Ennio Morricone, o autor de música para mais de 500 filmes
Numa nota que escreveu para o CD da banda sonora de Os Oito Odiados, Quentin Tarantino fala de um "sonho tornado realidade". A saber: poder contar, finalmente, com uma partitura original de Ennio Morricone. É certo que já tinha utilizado algumas das suas composições provenientes de outros filmes, por vezes dos menos conhecidos - por exemplo, em Sacanas sem Lei (2009), surgia um tema do western-spaghetti Pistoleiro Profissional (1968), de Sergio Corbucci. Mas só agora Tarantino teve uma partitura do seu "compositor preferido".
Compositor preferido de cinema? Nada disso. Ao receber o Globo de Ouro que Morricone ganhou com a música de Os Oito Odiados, o realizador fez questão em sublinhar que não estava a falar do "gueto" do cinema, mas sim de uma classe à parte a que pertencem também "Mozart, Beethoven e Schubert".
O fascínio de Tarantino pelo trabalho do italiano (nascido em Roma, a 10 de novembro de 1928) passa, naturalmente, pelas bandas sonoras que ele compôs para os lendários westerns-spaghetti de Sergio Leone, de Por um Punhado de Dólares (1964) a Aguenta-te, Canalha! (1971), passando, claro, pelos emblemáticos O Bom, o Mau e o Vilão (1966) e Aconteceu no Oeste (1968) - neste último título, o tema que acompanha o duelo final entre Charles Bronson e Henry Fonda é, muito provavelmente, a sua composição mais conhecida.
Em todo o caso, Morricone está longe de ser um músico "especializado" nas aventuras do Oeste.
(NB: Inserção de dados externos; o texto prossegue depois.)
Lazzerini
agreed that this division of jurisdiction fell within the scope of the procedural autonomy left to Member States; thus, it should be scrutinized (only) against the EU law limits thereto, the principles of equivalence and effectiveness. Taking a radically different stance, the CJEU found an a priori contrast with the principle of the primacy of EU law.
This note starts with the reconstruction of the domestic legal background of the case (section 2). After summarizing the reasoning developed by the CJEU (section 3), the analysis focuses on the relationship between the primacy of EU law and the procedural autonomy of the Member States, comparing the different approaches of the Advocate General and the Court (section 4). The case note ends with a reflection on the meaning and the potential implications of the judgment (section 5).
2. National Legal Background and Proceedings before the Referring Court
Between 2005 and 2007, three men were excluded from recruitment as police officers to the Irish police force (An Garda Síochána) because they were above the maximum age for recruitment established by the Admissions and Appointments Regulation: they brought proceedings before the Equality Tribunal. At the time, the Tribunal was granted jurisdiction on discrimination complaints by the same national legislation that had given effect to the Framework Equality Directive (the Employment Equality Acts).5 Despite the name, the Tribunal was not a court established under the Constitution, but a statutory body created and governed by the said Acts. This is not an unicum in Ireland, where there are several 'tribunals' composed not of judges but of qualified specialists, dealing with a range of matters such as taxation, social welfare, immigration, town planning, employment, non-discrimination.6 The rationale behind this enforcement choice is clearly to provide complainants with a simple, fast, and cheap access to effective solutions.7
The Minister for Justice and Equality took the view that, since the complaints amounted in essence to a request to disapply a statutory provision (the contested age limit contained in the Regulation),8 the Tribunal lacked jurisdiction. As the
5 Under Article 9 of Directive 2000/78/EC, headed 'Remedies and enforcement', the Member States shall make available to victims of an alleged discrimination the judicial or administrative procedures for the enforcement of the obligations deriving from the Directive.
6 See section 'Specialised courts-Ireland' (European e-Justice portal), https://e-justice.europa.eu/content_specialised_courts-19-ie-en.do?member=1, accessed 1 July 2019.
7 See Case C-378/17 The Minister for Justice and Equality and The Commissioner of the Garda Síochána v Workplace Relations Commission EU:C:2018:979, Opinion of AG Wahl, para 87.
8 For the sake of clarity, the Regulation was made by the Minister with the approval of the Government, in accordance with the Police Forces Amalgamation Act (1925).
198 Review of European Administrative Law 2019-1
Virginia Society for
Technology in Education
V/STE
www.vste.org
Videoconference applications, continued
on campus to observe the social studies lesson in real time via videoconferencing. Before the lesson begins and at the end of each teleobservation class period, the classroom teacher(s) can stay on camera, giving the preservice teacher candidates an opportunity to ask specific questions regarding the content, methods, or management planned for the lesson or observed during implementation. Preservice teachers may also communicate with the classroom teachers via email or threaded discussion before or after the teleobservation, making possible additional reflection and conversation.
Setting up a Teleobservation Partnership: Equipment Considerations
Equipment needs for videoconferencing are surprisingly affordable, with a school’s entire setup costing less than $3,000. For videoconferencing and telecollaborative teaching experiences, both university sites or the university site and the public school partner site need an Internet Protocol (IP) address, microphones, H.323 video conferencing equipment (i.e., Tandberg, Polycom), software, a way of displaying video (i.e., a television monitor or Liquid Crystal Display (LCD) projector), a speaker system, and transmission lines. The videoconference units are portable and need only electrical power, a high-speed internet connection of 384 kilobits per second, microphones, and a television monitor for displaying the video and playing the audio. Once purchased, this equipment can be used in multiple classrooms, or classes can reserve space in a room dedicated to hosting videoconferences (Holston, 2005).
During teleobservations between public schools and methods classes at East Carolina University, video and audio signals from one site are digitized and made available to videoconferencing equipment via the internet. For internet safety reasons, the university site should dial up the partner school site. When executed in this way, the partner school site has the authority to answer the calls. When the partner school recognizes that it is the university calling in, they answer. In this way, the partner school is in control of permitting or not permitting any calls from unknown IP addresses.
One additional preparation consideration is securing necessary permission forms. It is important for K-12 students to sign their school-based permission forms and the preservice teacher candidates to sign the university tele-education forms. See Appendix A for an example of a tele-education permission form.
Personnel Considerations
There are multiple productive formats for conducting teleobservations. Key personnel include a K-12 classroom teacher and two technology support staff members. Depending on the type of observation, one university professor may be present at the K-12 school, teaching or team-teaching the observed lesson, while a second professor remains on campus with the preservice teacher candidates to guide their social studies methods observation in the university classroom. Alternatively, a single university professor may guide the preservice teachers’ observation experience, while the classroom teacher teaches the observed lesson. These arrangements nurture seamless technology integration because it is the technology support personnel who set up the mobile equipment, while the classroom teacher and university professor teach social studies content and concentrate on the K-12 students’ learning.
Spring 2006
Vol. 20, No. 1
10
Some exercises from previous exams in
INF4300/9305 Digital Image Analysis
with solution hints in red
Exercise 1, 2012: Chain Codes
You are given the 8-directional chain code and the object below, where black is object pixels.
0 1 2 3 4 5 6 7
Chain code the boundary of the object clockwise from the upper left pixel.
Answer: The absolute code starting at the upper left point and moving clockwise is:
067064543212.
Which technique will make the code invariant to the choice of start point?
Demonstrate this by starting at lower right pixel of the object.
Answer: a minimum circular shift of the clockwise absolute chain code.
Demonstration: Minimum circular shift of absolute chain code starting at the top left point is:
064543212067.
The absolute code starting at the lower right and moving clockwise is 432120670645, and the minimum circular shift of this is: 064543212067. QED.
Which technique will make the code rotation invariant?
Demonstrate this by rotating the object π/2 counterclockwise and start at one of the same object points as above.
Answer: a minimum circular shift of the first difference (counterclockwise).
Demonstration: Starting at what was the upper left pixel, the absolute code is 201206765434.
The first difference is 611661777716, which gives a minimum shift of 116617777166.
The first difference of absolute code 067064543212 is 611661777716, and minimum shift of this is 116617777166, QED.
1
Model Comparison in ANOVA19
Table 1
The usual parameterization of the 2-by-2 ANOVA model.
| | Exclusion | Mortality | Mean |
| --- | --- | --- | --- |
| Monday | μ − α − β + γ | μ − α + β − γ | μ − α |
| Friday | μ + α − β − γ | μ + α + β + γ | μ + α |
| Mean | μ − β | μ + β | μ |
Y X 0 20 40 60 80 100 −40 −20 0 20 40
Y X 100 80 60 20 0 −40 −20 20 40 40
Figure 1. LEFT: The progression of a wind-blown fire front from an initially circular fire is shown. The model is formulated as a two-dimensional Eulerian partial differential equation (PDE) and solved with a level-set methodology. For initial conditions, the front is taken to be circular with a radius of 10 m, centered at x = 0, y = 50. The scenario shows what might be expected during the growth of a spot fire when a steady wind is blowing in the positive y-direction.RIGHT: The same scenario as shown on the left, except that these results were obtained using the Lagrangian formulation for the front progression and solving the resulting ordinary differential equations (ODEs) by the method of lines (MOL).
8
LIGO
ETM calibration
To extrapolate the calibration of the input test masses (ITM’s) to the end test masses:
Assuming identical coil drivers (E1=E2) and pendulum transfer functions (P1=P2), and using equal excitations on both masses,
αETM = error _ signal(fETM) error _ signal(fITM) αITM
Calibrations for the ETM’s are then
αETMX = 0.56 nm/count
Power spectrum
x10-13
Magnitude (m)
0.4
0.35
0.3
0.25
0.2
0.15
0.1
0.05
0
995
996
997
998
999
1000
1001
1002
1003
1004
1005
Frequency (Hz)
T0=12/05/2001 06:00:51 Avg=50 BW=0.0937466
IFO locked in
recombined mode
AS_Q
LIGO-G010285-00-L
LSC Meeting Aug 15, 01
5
Não podia ser de outro modo, sobretudo se nos lembrarmos que qualquer registo da sua carreira refere mais de 500 autorias de bandas sonoras de filmes e produções televisivas (sem esquecer que são também muitas dezenas as suas composições paralelas ao cinema, desde a experimentação eletrónica a peças corais).
Para além de Leone, Corbucci e Sergio Sollima, outro realizador de westerns-spaghetti, a lista de cineastas com que Morricone já trabalhou é, de facto, impressionante. Ainda em Itália, encontramo-lo ligado a universos tão contrastados como a comédia sarcástica de Marco Ferreri (O Harém, 1968), o thriller político de Marco Bellocchio (O Monstro na Primeira Página, 1972) ou o drama intimista de Bernardo Bertollucci (A Tragédia de Um Homem Ridículo, 1981). Depois do impacto dos filmes de Leone, começou a ser regularmente solicitado pela produção americana, tendo composto bandas sonoras, entre muitos outros, para John Carpenter (Veio do Outro Mundo, 1982), Warren Beatty (Bulworth, 1998) ou Brian de Palma (Missão a Marte, 2000).
Em 2007, a Academia de Hollywood homenageou-o com um prémio honorário mas, na verdade, continua sem ganhar um Óscar competitivo. Este ano, precisamente com Os Oito Odiados, tem a sua sexta nomeação, depois de Dias do Paraíso (Terrence Malick, 1978), A Missão (Roland Joffé, 1986), Os Intocáveis (Brian de Palma, 1987), Bugsy (Barry Levinson, 1981) e Malèna (Giuseppe Tornatore, 2000) - e não será arriscado supor que Morricone é um dos vencedores "antecipados" da noite de gala no Dolby Theatre, a 28 de fevereiro.